The military judge in the Sept. 11 trial ordered the U.S. government Wednesday to turn over all correspondence from the International Committee of the Red Cross about the treatment of the alleged 9/11 conspirators in Guantánamo detention, a blow to Pentagon arguments that the contacts are confidential.
Defense lawyers hailed the decision by the judge, Army Col. James Pohl, who will review years of reports between the Geneva-based aid agency and the United States dating to the Bush administration to decide if the material is relevant to the defense of accused Sept. 11 mastermind Khalid Sheik Mohammed and four alleged co-conspirators.
Pretrial conditions can be at issue in U.S. military trials, and the defense lawyers want to examine how the five alleged terrorists were treated at Guantánamo to argue against their tribunal’s going forward as a death-penalty trial.
“The ICRC records may provide important information about the extremely harsh conditions of confinement at Guantánamo over the years,” said James Connell, attorney for Ammar al Baluchi, Mohammed’s nephew and an alleged co-conspirator.
“The ICRC correspondence represents the only independent historical record of the prisoners’ time at Guantánamo.”
The conditions of the five men, who got to Guantánamo in September 2006 from years at secret overseas prisons, have been shrouded in mystery. They’re held in seclusion at a prison compound run by a clandestine Pentagon unit called Task Force Platinum, and the facility is so secret visitors are forbidden to describe it.
It’s called Camp 7. While the Red Cross has had access to the prisoners, and members of Congress have been allowed to look inside, the Pentagon says it’s strictly off-limits to reporters and other guests invited to U.S. Navy base to get a glimpse of other prisoners’ conditions.
Pohl’s order doesn’t instruct the prosecution to make the communications public. Rather it orders the chief prosecutor, Army Brig. Gen. Mark Martins, to catalogue and turn over the documents to Pohl’s office, without reading them.

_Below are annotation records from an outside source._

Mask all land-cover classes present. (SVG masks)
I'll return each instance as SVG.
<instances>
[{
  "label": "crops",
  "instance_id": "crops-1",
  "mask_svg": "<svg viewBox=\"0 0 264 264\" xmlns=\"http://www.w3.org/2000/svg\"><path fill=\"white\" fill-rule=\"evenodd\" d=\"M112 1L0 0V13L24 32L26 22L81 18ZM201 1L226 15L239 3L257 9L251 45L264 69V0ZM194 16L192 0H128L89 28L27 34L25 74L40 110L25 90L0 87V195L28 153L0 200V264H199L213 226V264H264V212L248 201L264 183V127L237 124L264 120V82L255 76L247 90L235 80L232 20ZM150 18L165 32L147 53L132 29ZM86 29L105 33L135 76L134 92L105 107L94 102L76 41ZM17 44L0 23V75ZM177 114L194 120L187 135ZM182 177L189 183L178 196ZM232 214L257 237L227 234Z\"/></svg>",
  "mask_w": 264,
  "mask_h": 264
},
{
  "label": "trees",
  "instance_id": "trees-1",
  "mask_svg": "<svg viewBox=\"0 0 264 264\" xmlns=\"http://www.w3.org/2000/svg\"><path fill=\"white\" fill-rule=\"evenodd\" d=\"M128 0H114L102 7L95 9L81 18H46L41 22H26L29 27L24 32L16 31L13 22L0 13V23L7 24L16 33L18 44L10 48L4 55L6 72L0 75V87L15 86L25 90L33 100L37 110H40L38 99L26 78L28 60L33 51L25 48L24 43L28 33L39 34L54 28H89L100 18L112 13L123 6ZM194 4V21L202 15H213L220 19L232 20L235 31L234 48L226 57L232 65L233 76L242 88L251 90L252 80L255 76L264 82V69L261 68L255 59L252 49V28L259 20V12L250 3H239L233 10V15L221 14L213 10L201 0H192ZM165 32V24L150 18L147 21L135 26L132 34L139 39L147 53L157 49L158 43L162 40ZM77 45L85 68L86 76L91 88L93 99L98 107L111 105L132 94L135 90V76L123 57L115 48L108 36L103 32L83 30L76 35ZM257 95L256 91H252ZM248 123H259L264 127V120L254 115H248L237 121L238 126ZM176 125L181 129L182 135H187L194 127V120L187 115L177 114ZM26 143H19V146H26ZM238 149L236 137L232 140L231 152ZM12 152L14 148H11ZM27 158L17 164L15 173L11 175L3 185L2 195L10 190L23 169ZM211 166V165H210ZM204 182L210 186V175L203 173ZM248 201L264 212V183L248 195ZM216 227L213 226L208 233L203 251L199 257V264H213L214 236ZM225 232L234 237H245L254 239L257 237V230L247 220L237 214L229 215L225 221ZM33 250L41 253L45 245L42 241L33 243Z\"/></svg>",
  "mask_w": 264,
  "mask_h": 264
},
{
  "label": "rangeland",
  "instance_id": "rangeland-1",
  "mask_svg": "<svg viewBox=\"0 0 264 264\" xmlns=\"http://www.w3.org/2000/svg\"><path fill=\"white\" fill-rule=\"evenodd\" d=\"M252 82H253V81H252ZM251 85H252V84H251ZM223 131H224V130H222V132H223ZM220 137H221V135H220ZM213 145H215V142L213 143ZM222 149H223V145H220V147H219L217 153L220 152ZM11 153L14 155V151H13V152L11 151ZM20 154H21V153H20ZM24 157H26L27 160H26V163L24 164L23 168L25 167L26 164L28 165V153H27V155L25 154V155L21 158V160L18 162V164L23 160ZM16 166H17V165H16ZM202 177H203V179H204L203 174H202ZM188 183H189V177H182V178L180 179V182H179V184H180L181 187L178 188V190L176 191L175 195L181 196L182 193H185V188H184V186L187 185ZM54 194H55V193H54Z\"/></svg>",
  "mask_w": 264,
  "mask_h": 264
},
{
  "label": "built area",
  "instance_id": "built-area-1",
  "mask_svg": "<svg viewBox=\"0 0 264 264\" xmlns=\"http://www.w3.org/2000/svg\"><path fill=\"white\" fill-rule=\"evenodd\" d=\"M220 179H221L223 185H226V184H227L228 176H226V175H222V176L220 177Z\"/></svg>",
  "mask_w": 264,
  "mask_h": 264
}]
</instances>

In June, the ICRC argued at the Guantánamo war court that their contacts ought to be untouchable to maintain the ICRC’s independent ability to engage governments on prison conditions the world over.
“The ICRC goes places, to places of conflict that no one else can go to,” said attorney Matthew MacLean. “We visit and speak to people that no else can speak to.”
In a statement emailed to the Herald, spokeswoman Anna Nelson said, “The ICRC takes note that Judge Pohl did not find an absolute privilege of non-disclosure under U.S. law for ICRC materials. However, his decision does not mean that ICRC information is unprotected nor does it result in a public release of this information.
“Judge Pohl has undertaken to review the material in camera, under seal, which the ICRC views as an indication of the seriousness with which the Military Commission is treating it. “
The 9/11 case prosecutors had argued the ICRC was entitled to confidentiality and offered to review the documents, a proposal the ICRC rejected.
Pohl will review and search for information that is relevant to the defense, then decide what — if anything — to turn over to defense teams.
If he, as judge, “decides disclosure of the ICRC reports is necessary based on relevancy and materiality,” Pohl wrote, he will deem them “protected” as “unclassified discovery material where disclosure is detrimental to the public interest.”
Navy Cmdr Walter Ruiz, defending Saudi accused Mustafa al Hawsawi, called the ruling “tremendously significant,” particularly the portion where the judge found: “The Commission does not recognize an ICRC absolute privilege under the laws of the United States or the rules of discovery governing this proceeding.”
The Pentagon had no immediate response. It was unclear whether, under the rules for war court prosecutions, the government could file an interlocutory appeal.
The next pretrial hearing at Guantánamo in the 9/11 case is scheduled for Dec. 16-20. The soonest jury selection could start is in January 2015.